What is required:
Going down the data below, set down exactly the line with "(fp_line (start -4.35 -1.8) (end -4.35 9.4)" and each line after it through the line with "(fp_line (start -3.81 8.89)"; no other lines.

Working data:
::::::::

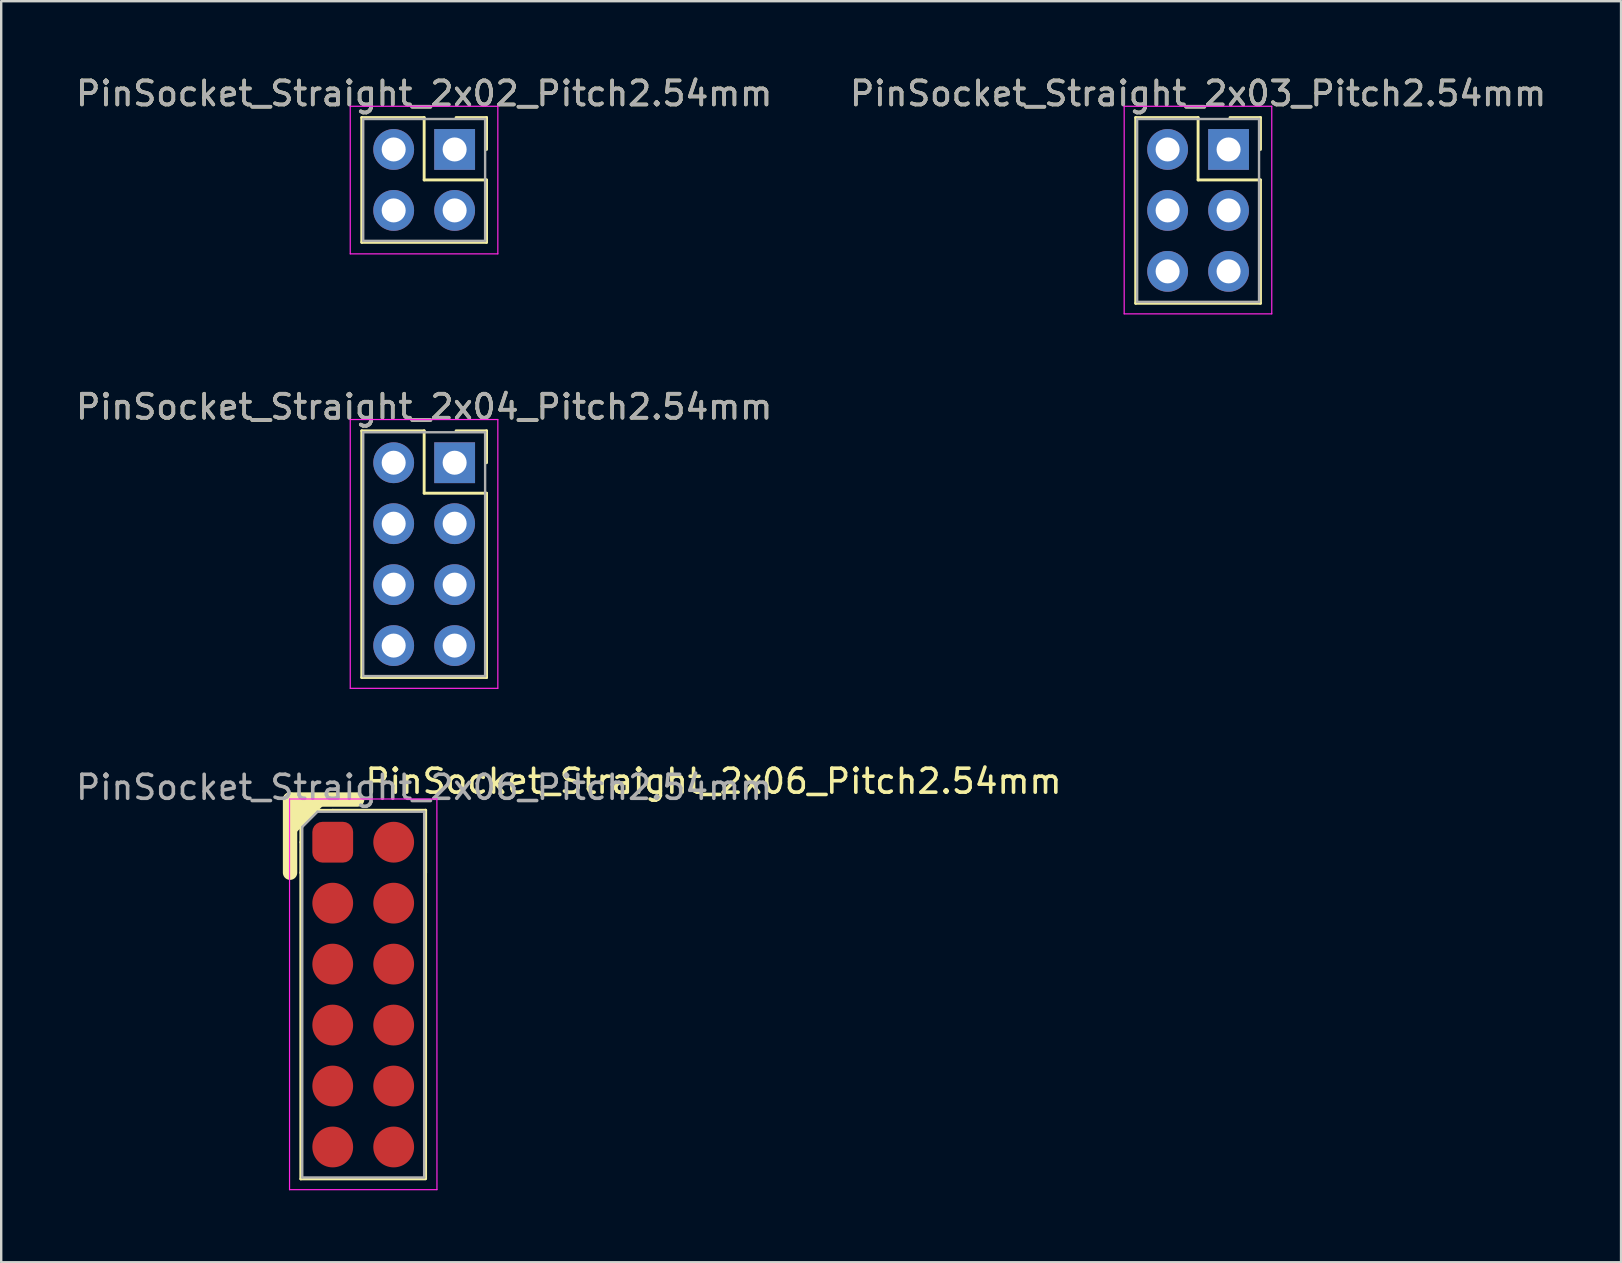
<source format=kicad_pcb>
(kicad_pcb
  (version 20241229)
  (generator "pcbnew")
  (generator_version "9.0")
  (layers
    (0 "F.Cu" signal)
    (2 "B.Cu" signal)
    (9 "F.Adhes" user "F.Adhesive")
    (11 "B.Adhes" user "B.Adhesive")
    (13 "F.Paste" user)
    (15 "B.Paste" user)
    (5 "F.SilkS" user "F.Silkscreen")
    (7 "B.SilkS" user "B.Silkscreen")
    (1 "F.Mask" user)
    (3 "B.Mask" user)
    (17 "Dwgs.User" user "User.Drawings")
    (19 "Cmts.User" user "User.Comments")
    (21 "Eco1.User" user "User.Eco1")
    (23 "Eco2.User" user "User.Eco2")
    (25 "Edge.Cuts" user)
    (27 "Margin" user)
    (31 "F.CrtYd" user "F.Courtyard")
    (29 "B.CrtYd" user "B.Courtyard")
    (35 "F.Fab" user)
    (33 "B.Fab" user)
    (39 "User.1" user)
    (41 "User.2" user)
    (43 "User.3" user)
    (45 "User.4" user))
  (footprint "PinSocket_Straight_2x04_Pitch2.54mm"
    (layer "F.Cu")
    (at 15.895 16.232)
    (property "Reference" "PinSocket_Straight_2x04_Pitch2.54mm" (at -1.27 -2.33 0) (layer "F.SilkS") (effects (font (size 1 1) (thickness 0.15))))
    (attr through_hole)
    (fp_line (start -3.87 -1.33) (end -1.27 -1.33) (stroke (width 0.12) (type solid)) (layer "F.SilkS"))
    (fp_line (start -3.87 8.95) (end -3.87 -1.33) (stroke (width 0.12) (type solid)) (layer "F.SilkS"))
    (fp_line (start -1.27 -1.33) (end -1.27 1.27) (stroke (width 0.12) (type solid)) (layer "F.SilkS"))
    (fp_line (start -1.27 1.27) (end 1.33 1.27) (stroke (width 0.12) (type solid)) (layer "F.SilkS"))
    (fp_line (start 1.33 -1.33) (end 0.06 -1.33) (stroke (width 0.12) (type solid)) (layer "F.SilkS"))
    (fp_line (start 1.33 0) (end 1.33 -1.33) (stroke (width 0.12) (type solid)) (layer "F.SilkS"))
    (fp_line (start 1.33 1.27) (end 1.33 8.95) (stroke (width 0.12) (type solid)) (layer "F.SilkS"))
    (fp_line (start 1.33 8.95) (end -3.87 8.95) (stroke (width 0.12) (type solid)) (layer "F.SilkS"))
    (fp_line (start -4.35 -1.8) (end -4.35 9.4) (stroke (width 0.05) (type solid)) (layer "F.CrtYd"))
    (fp_line (start -4.35 9.4) (end 1.8 9.4) (stroke (width 0.05) (type solid)) (layer "F.CrtYd"))
    (fp_line (start 1.8 -1.8) (end -4.35 -1.8) (stroke (width 0.05) (type solid)) (layer "F.CrtYd"))
    (fp_line (start 1.8 9.4) (end 1.8 -1.8) (stroke (width 0.05) (type solid)) (layer "F.CrtYd"))
    (fp_line (start -3.81 -1.27) (end -3.81 8.89) (stroke (width 0.1) (type solid)) (layer "F.Fab"))
    (fp_line (start -3.81 8.89) (end 1.27 8.89) (stroke (width 0.1) (type solid)) (layer "F.Fab"))
    (fp_line (start 1.27 -1.27) (end -3.81 -1.27) (stroke (width 0.1) (type solid)) (layer "F.Fab"))
    (fp_line (start 1.27 8.89) (end 1.27 -1.27) (stroke (width 0.1) (type solid)) (layer "F.Fab"))
    (fp_text user "${REFERENCE}" (at -1.27 -2.33 0) (layer "F.Fab") (effects (font (size 1 1) (thickness 0.15))))
    (pad "1" thru_hole rect (at 0 0) (size 1.7 1.7) (drill 1) (layers "*.Cu" "*.Mask"))
    (pad "2" thru_hole oval (at -2.54 0) (size 1.7 1.7) (drill 1) (layers "*.Cu" "*.Mask"))
    (pad "3" thru_hole oval (at 0 2.54) (size 1.7 1.7) (drill 1) (layers "*.Cu" "*.Mask"))
    (pad "4" thru_hole oval (at -2.54 2.54) (size 1.7 1.7) (drill 1) (layers "*.Cu" "*.Mask"))
    (pad "5" thru_hole oval (at 0 5.08) (size 1.7 1.7) (drill 1) (layers "*.Cu" "*.Mask"))
    (pad "6" thru_hole oval (at -2.54 5.08) (size 1.7 1.7) (drill 1) (layers "*.Cu" "*.Mask"))
    (pad "7" thru_hole oval (at 0 7.62) (size 1.7 1.7) (drill 1) (layers "*.Cu" "*.Mask"))
    (pad "8" thru_hole oval (at -2.54 7.62) (size 1.7 1.7) (drill 1) (layers "*.Cu" "*.Mask")))
  (footprint "PinSocket_Straight_2x06_Pitch2.54mm"
    (layer "F.Cu")
    (at 10.815 32.045)
    (property "Reference" "PinSocket_Straight_2x06_Pitch2.54mm" (at 1.27 -2.54 0) (layer "F.SilkS") (effects (font (size 1 1) (thickness 0.15)) (justify left)))
    (attr through_hole)
    (fp_line (start -1.778 -1.778) (end 1.016 -1.778) (stroke (width 0.6) (type solid)) (layer "F.SilkS"))
    (fp_line (start -1.778 1.27) (end -1.778 -1.778) (stroke (width 0.6) (type solid)) (layer "F.SilkS"))
    (fp_line (start -1.333 0) (end -1.333 1.27) (stroke (width 0.12) (type solid)) (layer "F.SilkS"))
    (fp_line (start -1.33 -1.33) (end 0 -1.33) (stroke (width 0.12) (type solid)) (layer "F.SilkS"))
    (fp_line (start -1.33 0) (end -1.33 -1.33) (stroke (width 0.12) (type solid)) (layer "F.SilkS"))
    (fp_line (start -1.33 1.27) (end -1.33 14.03) (stroke (width 0.12) (type solid)) (layer "F.SilkS"))
    (fp_line (start -1.33 14.03) (end 3.861 14.03) (stroke (width 0.12) (type solid)) (layer "F.SilkS"))
    (fp_line (start 0 -1.333) (end 3.873 -1.333) (stroke (width 0.12) (type solid)) (layer "F.SilkS"))
    (fp_line (start 3.87 1.27) (end 3.87 14.021) (stroke (width 0.12) (type solid)) (layer "F.SilkS"))
    (fp_line (start 3.873 -1.333) (end 3.873 1.27) (stroke (width 0.12) (type solid)) (layer "F.SilkS"))
    (fp_poly (pts (xy -1.778 -0.254) (xy -0.254 -1.778) (xy -1.778 -1.778)) (stroke (width 0.15) (type solid)) (fill yes) (layer "F.SilkS"))
    (fp_line (start -1.8 -1.8) (end -1.8 14.48) (stroke (width 0.05) (type solid)) (layer "F.CrtYd"))
    (fp_line (start -1.8 14.48) (end 4.343 14.478) (stroke (width 0.05) (type solid)) (layer "F.CrtYd"))
    (fp_line (start 4.34 -1.8) (end -1.8 -1.8) (stroke (width 0.05) (type solid)) (layer "F.CrtYd"))
    (fp_line (start 4.343 14.478) (end 4.34 -1.8) (stroke (width 0.05) (type solid)) (layer "F.CrtYd"))
    (fp_line (start -1.27 -0.635) (end -0.635 -1.27) (stroke (width 0.1) (type solid)) (layer "F.Fab"))
    (fp_line (start -1.27 13.97) (end -1.27 -0.635) (stroke (width 0.1) (type solid)) (layer "F.Fab"))
    (fp_line (start -0.635 -1.27) (end 3.81 -1.27) (stroke (width 0.1) (type solid)) (layer "F.Fab"))
    (fp_line (start 3.81 -1.27) (end 3.81 13.97) (stroke (width 0.1) (type solid)) (layer "F.Fab"))
    (fp_line (start 3.81 13.97) (end -1.27 13.97) (stroke (width 0.1) (type solid)) (layer "F.Fab"))
    (fp_text user "${REFERENCE}" (at 3.81 -2.286 180) (layer "F.Fab") (effects (font (size 1 1) (thickness 0.15))))
    (pad "1" smd roundrect (at 0 0) (size 1.7 1.7) (layers "F.Cu" "F.Mask" "F.Paste") (roundrect_rratio 0.25))
    (pad "2" smd oval (at 0 2.54) (size 1.7 1.7) (layers "F.Cu" "F.Mask" "F.Paste"))
    (pad "3" smd oval (at 0 5.08) (size 1.7 1.7) (layers "F.Cu" "F.Mask" "F.Paste"))
    (pad "4" smd oval (at 0 7.62) (size 1.7 1.7) (layers "F.Cu" "F.Mask" "F.Paste"))
    (pad "5" smd oval (at 0 10.16) (size 1.7 1.7) (layers "F.Cu" "F.Mask" "F.Paste"))
    (pad "6" smd oval (at 0 12.7) (size 1.7 1.7) (layers "F.Cu" "F.Mask" "F.Paste"))
    (pad "7" smd oval (at 2.54 12.7) (size 1.7 1.7) (layers "F.Cu" "F.Mask" "F.Paste"))
    (pad "8" smd oval (at 2.54 10.16) (size 1.7 1.7) (layers "F.Cu" "F.Mask" "F.Paste"))
    (pad "9" smd oval (at 2.54 7.62) (size 1.7 1.7) (layers "F.Cu" "F.Mask" "F.Paste"))
    (pad "10" smd oval (at 2.54 5.08) (size 1.7 1.7) (layers "F.Cu" "F.Mask" "F.Paste"))
    (pad "11" smd oval (at 2.54 2.54) (size 1.7 1.7) (layers "F.Cu" "F.Mask" "F.Paste"))
    (pad "12" smd oval (at 2.54 0) (size 1.7 1.7) (layers "F.Cu" "F.Mask" "F.Paste")))
  (footprint "PinSocket_Straight_2x03_Pitch2.54mm"
    (layer "F.Cu")
    (at 48.145 3.178)
    (property "Reference" "PinSocket_Straight_2x03_Pitch2.54mm" (at -1.27 -2.33 0) (layer "F.SilkS") (effects (font (size 1 1) (thickness 0.15))))
    (attr through_hole)
    (fp_line (start -3.87 -1.33) (end -1.27 -1.33) (stroke (width 0.12) (type solid)) (layer "F.SilkS"))
    (fp_line (start -3.87 6.41) (end -3.87 -1.33) (stroke (width 0.12) (type solid)) (layer "F.SilkS"))
    (fp_line (start -1.27 -1.33) (end -1.27 1.27) (stroke (width 0.12) (type solid)) (layer "F.SilkS"))
    (fp_line (start -1.27 1.27) (end 1.33 1.27) (stroke (width 0.12) (type solid)) (layer "F.SilkS"))
    (fp_line (start 1.33 -1.33) (end 0.06 -1.33) (stroke (width 0.12) (type solid)) (layer "F.SilkS"))
    (fp_line (start 1.33 0) (end 1.33 -1.33) (stroke (width 0.12) (type solid)) (layer "F.SilkS"))
    (fp_line (start 1.33 1.27) (end 1.33 6.41) (stroke (width 0.12) (type solid)) (layer "F.SilkS"))
    (fp_line (start 1.33 6.41) (end -3.87 6.41) (stroke (width 0.12) (type solid)) (layer "F.SilkS"))
    (fp_line (start -4.35 -1.8) (end -4.35 6.85) (stroke (width 0.05) (type solid)) (layer "F.CrtYd"))
    (fp_line (start -4.35 6.85) (end 1.8 6.85) (stroke (width 0.05) (type solid)) (layer "F.CrtYd"))
    (fp_line (start 1.8 -1.8) (end -4.35 -1.8) (stroke (width 0.05) (type solid)) (layer "F.CrtYd"))
    (fp_line (start 1.8 6.85) (end 1.8 -1.8) (stroke (width 0.05) (type solid)) (layer "F.CrtYd"))
    (fp_line (start -3.81 -1.27) (end -3.81 6.35) (stroke (width 0.1) (type solid)) (layer "F.Fab"))
    (fp_line (start -3.81 6.35) (end 1.27 6.35) (stroke (width 0.1) (type solid)) (layer "F.Fab"))
    (fp_line (start 1.27 -1.27) (end -3.81 -1.27) (stroke (width 0.1) (type solid)) (layer "F.Fab"))
    (fp_line (start 1.27 6.35) (end 1.27 -1.27) (stroke (width 0.1) (type solid)) (layer "F.Fab"))
    (fp_text user "${REFERENCE}" (at -1.27 -2.33 0) (layer "F.Fab") (effects (font (size 1 1) (thickness 0.15))))
    (pad "1" thru_hole rect (at 0 0) (size 1.7 1.7) (drill 1) (layers "*.Cu" "*.Mask"))
    (pad "2" thru_hole oval (at -2.54 0) (size 1.7 1.7) (drill 1) (layers "*.Cu" "*.Mask"))
    (pad "3" thru_hole oval (at 0 2.54) (size 1.7 1.7) (drill 1) (layers "*.Cu" "*.Mask"))
    (pad "4" thru_hole oval (at -2.54 2.54) (size 1.7 1.7) (drill 1) (layers "*.Cu" "*.Mask"))
    (pad "5" thru_hole oval (at 0 5.08) (size 1.7 1.7) (drill 1) (layers "*.Cu" "*.Mask"))
    (pad "6" thru_hole oval (at -2.54 5.08) (size 1.7 1.7) (drill 1) (layers "*.Cu" "*.Mask")))
  (footprint "PinSocket_Straight_2x02_Pitch2.54mm"
    (layer "F.Cu")
    (at 15.895 3.178)
    (property "Reference" "PinSocket_Straight_2x02_Pitch2.54mm" (at -1.27 -2.33 0) (layer "F.SilkS") (effects (font (size 1 1) (thickness 0.15))))
    (attr through_hole)
    (fp_line (start -3.87 -1.33) (end -1.27 -1.33) (stroke (width 0.12) (type solid)) (layer "F.SilkS"))
    (fp_line (start -3.87 3.87) (end -3.87 -1.33) (stroke (width 0.12) (type solid)) (layer "F.SilkS"))
    (fp_line (start -1.27 -1.33) (end -1.27 1.27) (stroke (width 0.12) (type solid)) (layer "F.SilkS"))
    (fp_line (start -1.27 1.27) (end 1.33 1.27) (stroke (width 0.12) (type solid)) (layer "F.SilkS"))
    (fp_line (start 1.33 -1.33) (end 0.06 -1.33) (stroke (width 0.12) (type solid)) (layer "F.SilkS"))
    (fp_line (start 1.33 0) (end 1.33 -1.33) (stroke (width 0.12) (type solid)) (layer "F.SilkS"))
    (fp_line (start 1.33 1.27) (end 1.33 3.87) (stroke (width 0.12) (type solid)) (layer "F.SilkS"))
    (fp_line (start 1.33 3.87) (end -3.87 3.87) (stroke (width 0.12) (type solid)) (layer "F.SilkS"))
    (fp_line (start -4.35 -1.8) (end -4.35 4.35) (stroke (width 0.05) (type solid)) (layer "F.CrtYd"))
    (fp_line (start -4.35 4.35) (end 1.8 4.35) (stroke (width 0.05) (type solid)) (layer "F.CrtYd"))
    (fp_line (start 1.8 -1.8) (end -4.35 -1.8) (stroke (width 0.05) (type solid)) (layer "F.CrtYd"))
    (fp_line (start 1.8 4.35) (end 1.8 -1.8) (stroke (width 0.05) (type solid)) (layer "F.CrtYd"))
    (fp_line (start -3.81 -1.27) (end -3.81 3.81) (stroke (width 0.1) (type solid)) (layer "F.Fab"))
    (fp_line (start -3.81 3.81) (end 1.27 3.81) (stroke (width 0.1) (type solid)) (layer "F.Fab"))
    (fp_line (start 1.27 -1.27) (end -3.81 -1.27) (stroke (width 0.1) (type solid)) (layer "F.Fab"))
    (fp_line (start 1.27 3.81) (end 1.27 -1.27) (stroke (width 0.1) (type solid)) (layer "F.Fab"))
    (fp_text user "${REFERENCE}" (at -1.27 -2.33 0) (layer "F.Fab") (effects (font (size 1 1) (thickness 0.15))))
    (pad "1" thru_hole rect (at 0 0) (size 1.7 1.7) (drill 1) (layers "*.Cu" "*.Mask"))
    (pad "2" thru_hole oval (at -2.54 0) (size 1.7 1.7) (drill 1) (layers "*.Cu" "*.Mask"))
    (pad "3" thru_hole oval (at 0 2.54) (size 1.7 1.7) (drill 1) (layers "*.Cu" "*.Mask"))
    (pad "4" thru_hole oval (at -2.54 2.54) (size 1.7 1.7) (drill 1) (layers "*.Cu" "*.Mask")))
  (gr_rect
    (start -3 -3)
    (end 64.5 49.55)
    (stroke (width 0.1) (type default))
    (fill no)
    (layer "Edge.Cuts")))
</source>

::::::::

Written answer:
    (fp_line (start -4.35 -1.8) (end -4.35 9.4) (stroke (width 0.05) (type solid)) (layer "F.CrtYd"))
    (fp_line (start -4.35 9.4) (end 1.8 9.4) (stroke (width 0.05) (type solid)) (layer "F.CrtYd"))
    (fp_line (start 1.8 -1.8) (end -4.35 -1.8) (stroke (width 0.05) (type solid)) (layer "F.CrtYd"))
    (fp_line (start 1.8 9.4) (end 1.8 -1.8) (stroke (width 0.05) (type solid)) (layer "F.CrtYd"))
    (fp_line (start -3.81 -1.27) (end -3.81 8.89) (stroke (width 0.1) (type solid)) (layer "F.Fab"))
    (fp_line (start -3.81 8.89) (end 1.27 8.89) (stroke (width 0.1) (type solid)) (layer "F.Fab"))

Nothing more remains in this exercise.